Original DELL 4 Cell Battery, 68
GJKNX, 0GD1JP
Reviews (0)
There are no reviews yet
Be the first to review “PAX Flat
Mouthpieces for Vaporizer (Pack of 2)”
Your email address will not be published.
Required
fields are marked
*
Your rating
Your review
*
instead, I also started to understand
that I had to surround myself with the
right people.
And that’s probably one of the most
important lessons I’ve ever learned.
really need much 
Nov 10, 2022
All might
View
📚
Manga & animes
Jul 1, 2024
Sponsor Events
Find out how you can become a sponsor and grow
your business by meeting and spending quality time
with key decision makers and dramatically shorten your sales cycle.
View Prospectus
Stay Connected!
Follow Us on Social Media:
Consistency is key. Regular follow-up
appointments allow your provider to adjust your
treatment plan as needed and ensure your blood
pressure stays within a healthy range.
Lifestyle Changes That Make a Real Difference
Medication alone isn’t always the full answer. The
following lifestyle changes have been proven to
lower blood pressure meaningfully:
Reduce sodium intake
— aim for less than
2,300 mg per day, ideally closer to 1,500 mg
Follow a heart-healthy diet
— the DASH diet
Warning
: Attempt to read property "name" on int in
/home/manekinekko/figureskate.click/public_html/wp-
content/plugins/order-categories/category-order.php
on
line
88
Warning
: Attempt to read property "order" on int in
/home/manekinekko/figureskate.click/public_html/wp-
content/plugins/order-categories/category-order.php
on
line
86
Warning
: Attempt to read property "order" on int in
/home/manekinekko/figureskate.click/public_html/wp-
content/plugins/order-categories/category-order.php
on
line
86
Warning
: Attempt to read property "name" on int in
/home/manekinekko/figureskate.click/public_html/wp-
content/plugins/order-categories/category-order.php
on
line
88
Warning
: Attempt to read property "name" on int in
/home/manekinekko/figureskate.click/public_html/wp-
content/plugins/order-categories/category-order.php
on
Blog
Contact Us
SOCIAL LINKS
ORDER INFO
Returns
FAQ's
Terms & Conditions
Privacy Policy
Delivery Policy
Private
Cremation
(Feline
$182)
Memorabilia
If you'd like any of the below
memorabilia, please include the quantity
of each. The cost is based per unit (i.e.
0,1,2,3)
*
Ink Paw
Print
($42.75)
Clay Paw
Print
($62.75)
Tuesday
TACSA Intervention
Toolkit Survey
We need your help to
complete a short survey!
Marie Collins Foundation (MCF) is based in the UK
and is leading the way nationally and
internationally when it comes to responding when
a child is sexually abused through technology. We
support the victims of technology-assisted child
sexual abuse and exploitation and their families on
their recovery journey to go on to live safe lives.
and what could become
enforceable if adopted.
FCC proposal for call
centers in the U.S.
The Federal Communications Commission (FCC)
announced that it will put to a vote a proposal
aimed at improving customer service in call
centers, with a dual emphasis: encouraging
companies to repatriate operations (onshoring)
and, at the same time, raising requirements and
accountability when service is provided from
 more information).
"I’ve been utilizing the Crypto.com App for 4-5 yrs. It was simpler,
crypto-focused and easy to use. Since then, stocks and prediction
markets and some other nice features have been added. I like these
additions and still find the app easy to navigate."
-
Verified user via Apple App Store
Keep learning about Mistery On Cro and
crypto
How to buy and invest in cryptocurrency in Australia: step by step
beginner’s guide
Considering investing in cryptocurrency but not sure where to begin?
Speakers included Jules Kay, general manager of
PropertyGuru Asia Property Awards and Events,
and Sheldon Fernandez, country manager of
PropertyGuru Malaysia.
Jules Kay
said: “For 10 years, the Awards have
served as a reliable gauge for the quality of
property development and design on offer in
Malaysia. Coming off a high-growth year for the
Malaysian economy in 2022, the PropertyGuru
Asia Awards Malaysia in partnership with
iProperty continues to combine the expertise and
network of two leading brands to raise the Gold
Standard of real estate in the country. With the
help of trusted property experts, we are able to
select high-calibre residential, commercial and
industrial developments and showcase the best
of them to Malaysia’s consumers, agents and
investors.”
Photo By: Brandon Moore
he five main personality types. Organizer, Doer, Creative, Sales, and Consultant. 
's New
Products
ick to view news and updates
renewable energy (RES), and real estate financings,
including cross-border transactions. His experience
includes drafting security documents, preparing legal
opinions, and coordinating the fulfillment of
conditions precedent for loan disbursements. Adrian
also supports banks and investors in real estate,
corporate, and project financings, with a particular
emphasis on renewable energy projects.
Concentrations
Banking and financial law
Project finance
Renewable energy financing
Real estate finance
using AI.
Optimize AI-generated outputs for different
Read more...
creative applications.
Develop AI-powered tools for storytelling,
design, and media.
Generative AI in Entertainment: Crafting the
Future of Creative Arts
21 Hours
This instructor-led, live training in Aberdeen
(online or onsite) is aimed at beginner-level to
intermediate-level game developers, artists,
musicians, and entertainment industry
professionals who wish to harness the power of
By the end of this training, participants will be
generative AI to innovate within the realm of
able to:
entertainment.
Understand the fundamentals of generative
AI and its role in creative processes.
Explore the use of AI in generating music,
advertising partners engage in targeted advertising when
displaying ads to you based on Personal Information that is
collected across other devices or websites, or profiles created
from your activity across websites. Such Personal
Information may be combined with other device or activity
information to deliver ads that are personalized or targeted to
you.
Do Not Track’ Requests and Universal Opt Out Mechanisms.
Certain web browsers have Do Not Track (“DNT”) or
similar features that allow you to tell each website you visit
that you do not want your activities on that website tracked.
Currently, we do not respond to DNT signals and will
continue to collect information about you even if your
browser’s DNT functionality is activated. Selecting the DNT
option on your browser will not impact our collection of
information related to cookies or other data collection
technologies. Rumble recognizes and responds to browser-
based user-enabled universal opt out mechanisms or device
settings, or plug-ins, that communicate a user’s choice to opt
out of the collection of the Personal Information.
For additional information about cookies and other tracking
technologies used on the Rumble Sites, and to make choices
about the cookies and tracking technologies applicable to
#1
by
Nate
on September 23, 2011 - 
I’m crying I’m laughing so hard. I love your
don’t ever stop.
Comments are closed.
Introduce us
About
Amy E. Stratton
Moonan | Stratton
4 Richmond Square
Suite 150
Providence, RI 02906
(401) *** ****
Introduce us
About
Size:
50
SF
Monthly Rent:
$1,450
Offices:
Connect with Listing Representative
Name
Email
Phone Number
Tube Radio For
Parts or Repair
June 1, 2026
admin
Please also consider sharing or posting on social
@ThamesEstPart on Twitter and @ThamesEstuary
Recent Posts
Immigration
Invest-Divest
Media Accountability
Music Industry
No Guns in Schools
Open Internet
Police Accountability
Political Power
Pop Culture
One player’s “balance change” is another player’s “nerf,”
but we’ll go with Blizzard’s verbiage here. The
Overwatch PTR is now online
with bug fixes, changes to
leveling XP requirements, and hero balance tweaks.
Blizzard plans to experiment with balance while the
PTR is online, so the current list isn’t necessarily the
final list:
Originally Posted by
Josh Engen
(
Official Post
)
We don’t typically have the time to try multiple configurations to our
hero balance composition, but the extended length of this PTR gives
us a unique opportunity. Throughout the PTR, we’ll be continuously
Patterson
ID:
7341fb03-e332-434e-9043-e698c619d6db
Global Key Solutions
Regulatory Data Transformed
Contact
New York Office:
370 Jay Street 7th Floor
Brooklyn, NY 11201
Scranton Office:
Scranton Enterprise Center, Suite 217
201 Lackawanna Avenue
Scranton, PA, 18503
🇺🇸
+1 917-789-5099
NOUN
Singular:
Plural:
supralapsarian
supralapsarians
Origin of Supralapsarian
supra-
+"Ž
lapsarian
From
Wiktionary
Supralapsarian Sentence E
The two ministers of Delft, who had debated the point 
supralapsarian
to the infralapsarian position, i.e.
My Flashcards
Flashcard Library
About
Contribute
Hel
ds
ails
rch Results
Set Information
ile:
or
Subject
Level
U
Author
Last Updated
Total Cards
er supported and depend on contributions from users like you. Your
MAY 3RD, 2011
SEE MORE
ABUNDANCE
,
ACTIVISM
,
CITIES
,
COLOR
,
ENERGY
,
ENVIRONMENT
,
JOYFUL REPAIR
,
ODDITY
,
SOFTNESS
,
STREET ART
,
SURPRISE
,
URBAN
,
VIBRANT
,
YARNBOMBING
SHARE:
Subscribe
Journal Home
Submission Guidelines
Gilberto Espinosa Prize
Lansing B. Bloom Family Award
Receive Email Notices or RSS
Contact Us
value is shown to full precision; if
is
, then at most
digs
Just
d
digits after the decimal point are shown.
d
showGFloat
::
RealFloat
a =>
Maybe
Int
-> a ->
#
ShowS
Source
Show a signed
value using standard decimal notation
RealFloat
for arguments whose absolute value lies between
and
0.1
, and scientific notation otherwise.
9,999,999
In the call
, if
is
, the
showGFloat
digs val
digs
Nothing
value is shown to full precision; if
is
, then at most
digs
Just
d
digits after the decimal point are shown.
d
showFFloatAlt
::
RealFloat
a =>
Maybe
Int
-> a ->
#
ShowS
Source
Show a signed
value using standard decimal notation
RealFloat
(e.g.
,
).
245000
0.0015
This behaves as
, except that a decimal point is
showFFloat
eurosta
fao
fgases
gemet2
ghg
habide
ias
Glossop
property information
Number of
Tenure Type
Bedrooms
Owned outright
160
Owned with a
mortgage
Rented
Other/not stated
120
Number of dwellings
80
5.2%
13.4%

..........

If a line of the entries above includes the word "estate", count it; then state the total and nothing else.

### Response
4